___ Entries provided
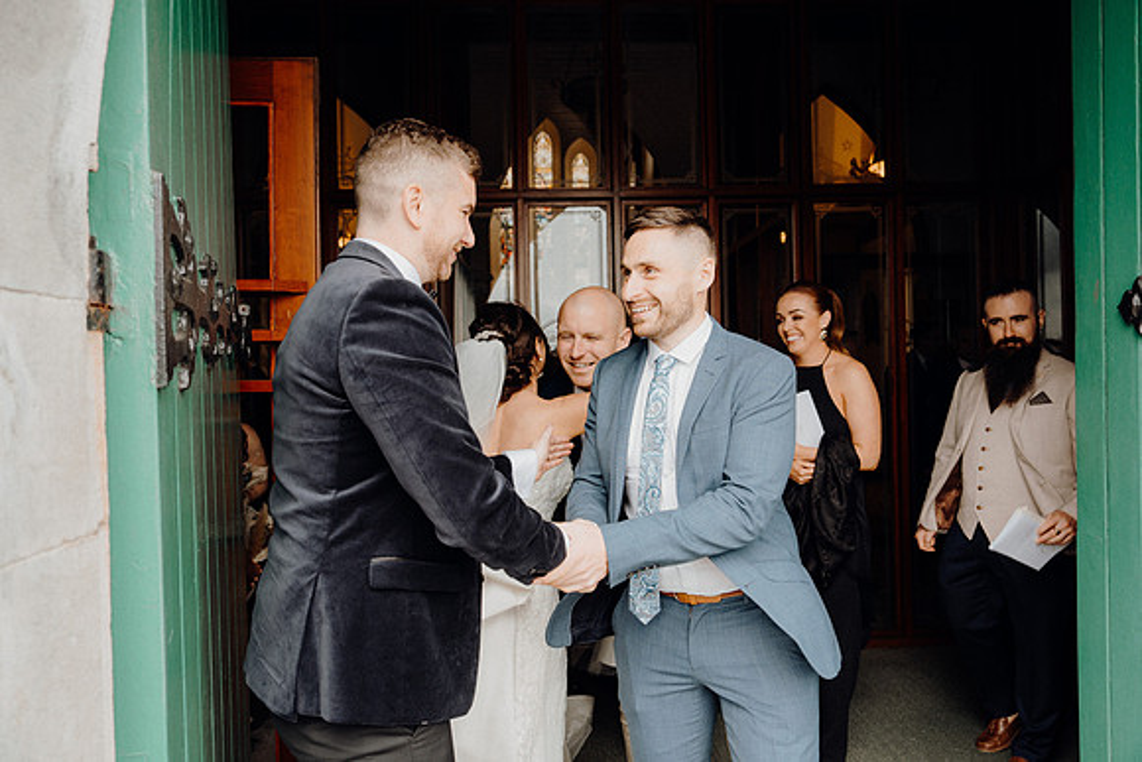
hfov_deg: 67.4
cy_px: 381
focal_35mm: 27
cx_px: 571
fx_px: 857
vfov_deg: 48.0
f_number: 3.5
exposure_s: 1/200
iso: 320
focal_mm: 27
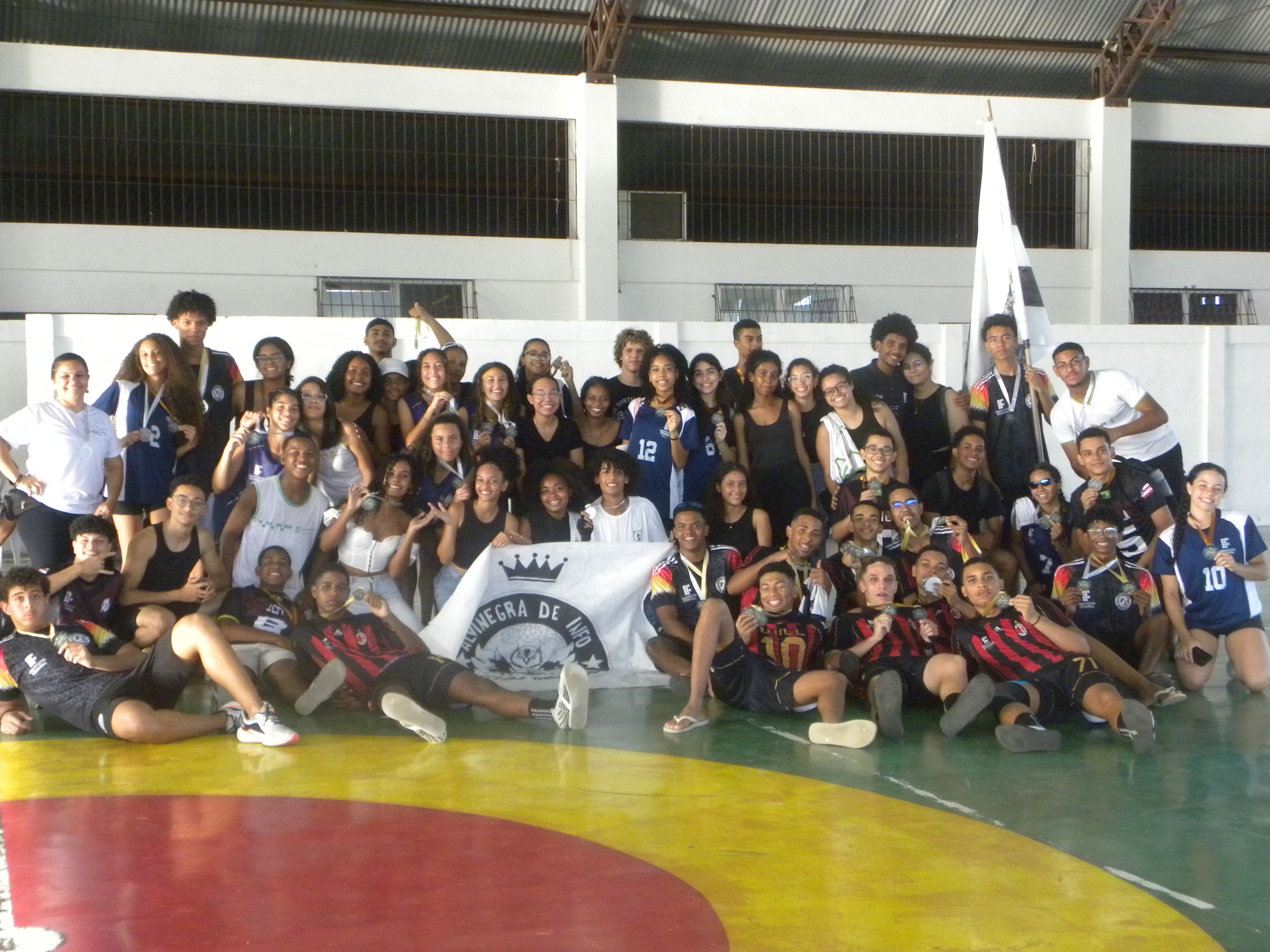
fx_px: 1908
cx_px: 635
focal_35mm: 52
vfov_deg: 28.0
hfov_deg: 36.8
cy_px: 476
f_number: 3.5
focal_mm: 9.2
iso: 400
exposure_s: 1/68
______
__Exercise__.
Print every entry exactly as written, without the pictures.

__Solution for this problem__.
hfov_deg: 67.4
cy_px: 381
focal_35mm: 27
cx_px: 571
fx_px: 857
vfov_deg: 48.0
f_number: 3.5
exposure_s: 1/200
iso: 320
focal_mm: 27
fx_px: 1908
cx_px: 635
focal_35mm: 52
vfov_deg: 28.0
hfov_deg: 36.8
cy_px: 476
f_number: 3.5
focal_mm: 9.2
iso: 400
exposure_s: 1/68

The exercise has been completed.